Mobile donating refers to donating (to an organization) using a mobile device, primarily via an SMS or a phone call.

== Mobile donating process ==
Premium SMS donations: Text messaging, or SMS, is the primary means of mobile donating. Mobile phone users can make donations by texting a keyword to a specific SMS short code. Keywords are determined by the fundraising organization, and usually pertain to the organization's cause or purpose. Donation amounts are predetermined, commonly at $5 or $10, and users often have a limit of how many micro-donations they can send via SMS to a single campaign in one month. After donating, users receive a confirmation text message and the donation amount is added to their monthly phone bill. Donations can take up to 90 days to be processed.

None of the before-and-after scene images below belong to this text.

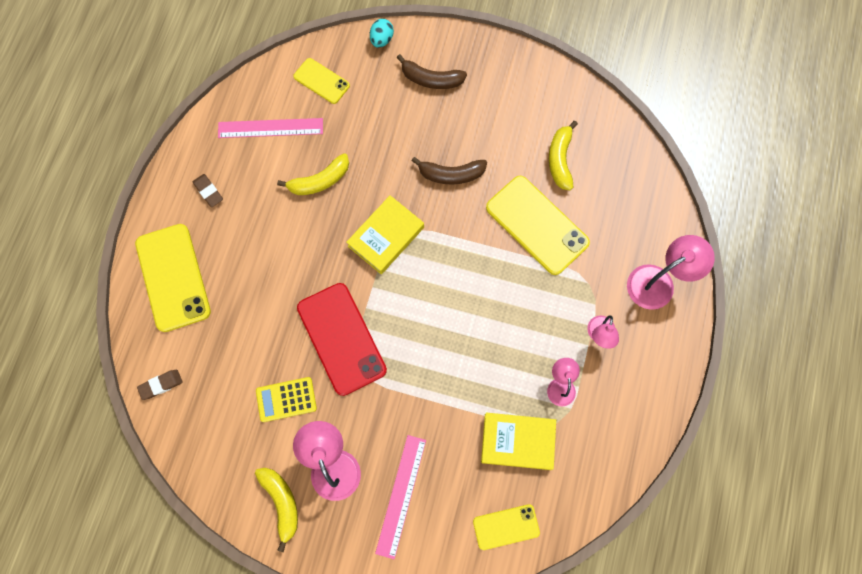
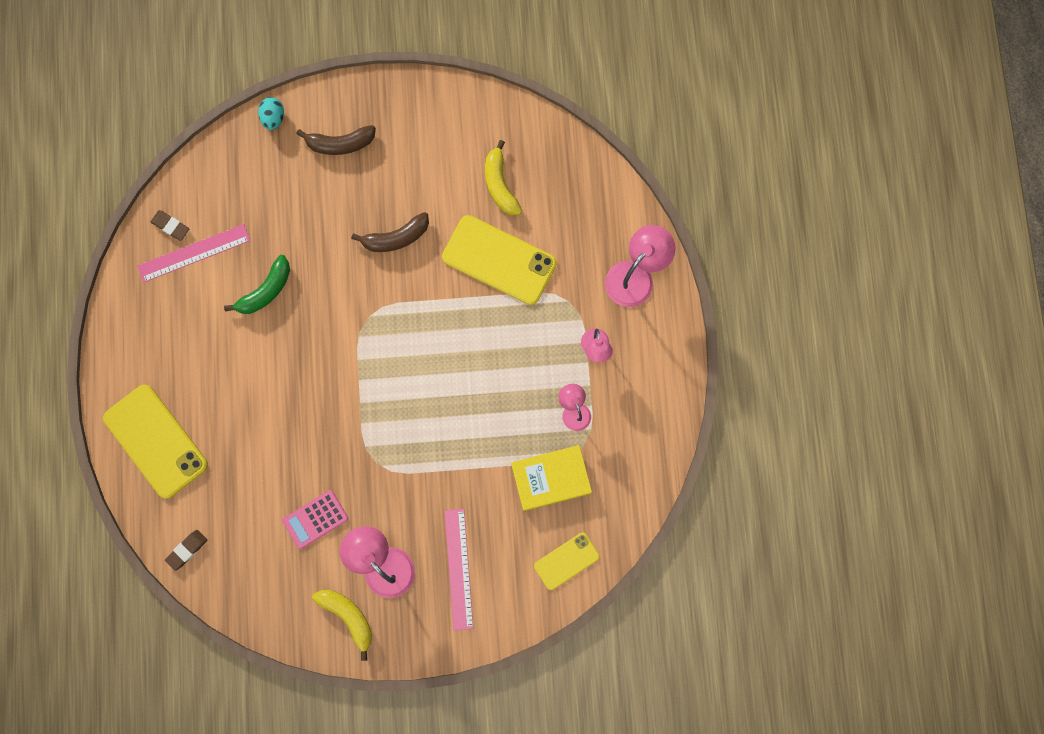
camera: 20 degrees left, 5 degrees up
brown eraser [193,174,223,207] -> brown eraser moved to [151,210,189,241]
yellow calculator [256,377,317,422] -> pink calculator [282,490,348,549]
yellow banana [277,153,349,195] -> green banana [224,255,290,314]
yellow phone [293,58,350,104] -> none
red phone [297,283,387,396] -> none
yellow book [346,195,424,274] -> none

WAP donations: Mobile donating can also take place through a mobile WAP website. Cell phone users can access WAP donation pages by sending a specific text message to a designated keyword and receiving a link to the page in response, or by navigating to the page from a referring site. Upon reaching the WAP donation page, users are prompted to enter their cell phone numbers. Donations are confirmed with a text message sent to the donor's mobile phone, and the donation is added to the donor's monthly phone bill.

== Mobile fundraising campaigns ==

In the 2008 Text 2HELP campaign, the American Red Cross, in collaboration with the Wireless Foundation, raised over US$190,000 through 38,091 text messages to provide relief for victims of natural disasters such as Hurricane Gustav and Hurricane Ike. In South Africa, Nelson Mandela's charity raised $85,000 USD in July 2008 with the cooperation of Zain, a South African mobile operator, using Mandela's 90th birthday as the 'call to give'; donors from around the world could send a birthday wish and make a donation at the same time.

In support of relief efforts for the 2010 Haiti earthquake, the American Red Cross raised over $32 million within one month after the disaster via SMS donations.

== Drawbacks ==

Despite its convenience, charity watchdog group the American Institute of Philanthropy (AIP) has warned of some disadvantages to mobile donation, including concerns that service providers may charge fees or take a cut of the donations. AIP also noted that it can take as long as 120 days for a charity to actually receive a text donation, and that wireless carriers may limit the number of times per month a user can donate via text. According to the watchdog group, a charity "will generally receive your donation faster if you mail a check or donate directly to the charity online using its secure web site".

Scammers may also take advantage of natural disasters by posing as legitimate charities.